For their study, published in the current issue of the journal Fertility and Sterility, researchers from the Mount Sinai Hospital and the University of Toronto, Canada, conducted a retrospective review of the records of 297 women in order to evaluate the day 3 ratio of follicle-stimulating hormone (FSH) to luteinizing hormone (LH) as a predictor of the prognosis of IVF cycles. The women in the study were all less than 40 years of age, undergoing their first cycle of IVF, and had a normal day 3 basal FSH level, of 10 IU/L or less.

About one-third of the patients had an elevated day 3 FSH/LH ratio: 97 women had a ratio of 2.0 or more, while 200 had a ratio of less than 2.0.

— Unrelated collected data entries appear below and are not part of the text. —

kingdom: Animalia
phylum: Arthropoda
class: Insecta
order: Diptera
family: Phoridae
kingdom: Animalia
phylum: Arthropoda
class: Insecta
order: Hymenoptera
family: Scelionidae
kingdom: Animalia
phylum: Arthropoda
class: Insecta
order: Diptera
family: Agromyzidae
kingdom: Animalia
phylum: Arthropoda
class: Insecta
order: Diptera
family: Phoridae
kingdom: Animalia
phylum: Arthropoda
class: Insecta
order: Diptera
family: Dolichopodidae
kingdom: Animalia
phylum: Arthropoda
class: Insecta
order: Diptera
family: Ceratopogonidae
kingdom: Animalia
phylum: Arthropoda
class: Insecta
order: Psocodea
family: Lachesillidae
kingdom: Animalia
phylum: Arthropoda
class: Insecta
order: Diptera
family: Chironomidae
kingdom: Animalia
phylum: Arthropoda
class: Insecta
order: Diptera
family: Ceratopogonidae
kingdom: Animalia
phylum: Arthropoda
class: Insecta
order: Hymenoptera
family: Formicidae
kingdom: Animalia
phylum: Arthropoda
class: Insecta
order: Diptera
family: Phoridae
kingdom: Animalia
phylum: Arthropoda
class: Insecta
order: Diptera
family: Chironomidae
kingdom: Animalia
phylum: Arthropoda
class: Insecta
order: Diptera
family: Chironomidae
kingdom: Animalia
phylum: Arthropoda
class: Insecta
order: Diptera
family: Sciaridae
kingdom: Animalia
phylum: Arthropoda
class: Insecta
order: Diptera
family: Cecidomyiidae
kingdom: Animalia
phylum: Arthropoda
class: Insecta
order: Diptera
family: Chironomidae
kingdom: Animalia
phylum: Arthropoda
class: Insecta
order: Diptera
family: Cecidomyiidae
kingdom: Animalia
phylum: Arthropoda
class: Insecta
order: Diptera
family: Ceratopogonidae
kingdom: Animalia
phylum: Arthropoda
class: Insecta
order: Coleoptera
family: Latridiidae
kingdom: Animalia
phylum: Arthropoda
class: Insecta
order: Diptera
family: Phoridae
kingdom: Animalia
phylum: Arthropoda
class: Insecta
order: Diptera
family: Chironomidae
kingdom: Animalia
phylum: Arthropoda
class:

Both groups of women were similar in age, gravidity, parity and diagnosis. However, the patients with an elevated ratio were significantly more likely to have been placed on an aggressive (microdose flare) protocol. They were also significantly more likely to have been started on a slightly higher starting dose of FSH (mean 257 IU versus 232 IU, respectively), and to have been given a higher total dose of FSH (mean 2484 IU versus 2136 IU, respectively).

Overall, the women with an elevated FSH/LH ratio had poorer cycle outcomes, including significantly fewer follicles (7.6 follicles 1.7cm or larger, compared with 8.9 in the non-elevated ratio group), significantly fewer oocytes (10 versus 13.2) and significantly fewer day 3 embryos of 6 cells or more (4.2 versus 5.6).

The researchers also found that the women with an elevated FSH/LH ratio were significantly more likely to have their cycles cancelled before retrieval: 19.6 percent of cycles were cancelled compared with only 8.5 percent of cycles in women with an FSH/LH ratio below 2.0.

There was a trend towards a lower rate of clinical pregnancy per cycle start in women with an elevated FSH/LH ratio (18.6 percent versus 25.5 percent) but this difference was not statistically significant.

In the discussion of their findings, the researchers note that the FSH/LH ratio showed the highest correlation with clinical pregnancy over the other measures of ovarian reserve that were investigated, including day 3 estradiol levels, ovarian volume, and antral follicle count.

The researchers conclude: “The day 3 FSH/LH ratio is a relatively easy test to obtain and adds more predictive power over the day 3 FSH level alone, especially in younger patients with a normal FSH level [less than or equal to 10 IU/L]. In particular, the unexpectedly high rate of cycle cancellation in this group as found in this study may aid in cycle planning and counseling.”